An Adaptive Hoeffding Tree Model Based on Differential Entropy and Relative Entropy for Concept Drift Detection

Published: 2024, Last Modified: 06 Jan 2026IJCNN 2024EveryoneRevisionsBibTeXCC BY-SA 4.0
Abstract: The concept drift detection algorithm can timely respond to and adjust the model by monitoring changes in data distribution over time. However, the dynamically adjusted ensemble model may still retain some components with weak adaptability. These components are involved in subsequent training and testing phases, leads to a significant decrease in classification performance. To solve these problems, this paper proposes an Adaptive Hoeffding Tree Model Based on Differential Entropy and Relative Entropy (AHT-DERE) for concept drift detection. It adopts a two-step strategy: a) A differential entropy-based drift detection method, which calculates the information entropy of the two most recently arrived data samples, and quantifies the difference between data distributions by subtracting the entropy values.
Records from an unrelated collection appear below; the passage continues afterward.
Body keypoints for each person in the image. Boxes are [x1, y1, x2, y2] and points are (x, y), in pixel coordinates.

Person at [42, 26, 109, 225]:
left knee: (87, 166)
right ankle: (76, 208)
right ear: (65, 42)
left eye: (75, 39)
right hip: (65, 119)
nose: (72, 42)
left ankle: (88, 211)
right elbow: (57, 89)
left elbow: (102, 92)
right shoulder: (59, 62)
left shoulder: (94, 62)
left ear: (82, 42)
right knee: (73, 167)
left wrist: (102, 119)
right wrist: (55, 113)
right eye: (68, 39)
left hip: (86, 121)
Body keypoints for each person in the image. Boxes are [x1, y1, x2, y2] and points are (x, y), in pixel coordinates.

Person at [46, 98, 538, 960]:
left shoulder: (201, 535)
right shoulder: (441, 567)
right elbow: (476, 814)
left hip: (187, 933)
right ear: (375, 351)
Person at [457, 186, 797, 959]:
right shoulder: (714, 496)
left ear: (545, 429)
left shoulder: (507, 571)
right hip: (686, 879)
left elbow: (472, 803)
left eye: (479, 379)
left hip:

This measurement serves as the criteria for determining the occurrence of concept drift. b) A relative entropy-based dynamic adjustment method, which utilizes the relative entropy similarity between the fitted and true distributions of the current data samples. This method selects well-adapted components for each round of incremental updates to improve the resilience of the ensemble model to concept drift. Compared to advanced algorithms, experimental results show that in two sets of experiments, the classification performance of AHT-DERE achieved an average improvement of 6.36% and 5.94% on seven publicly available real-world and synthetic datasets, respectively. The maximum improvement reached 13.55% and 10.82%, respectively.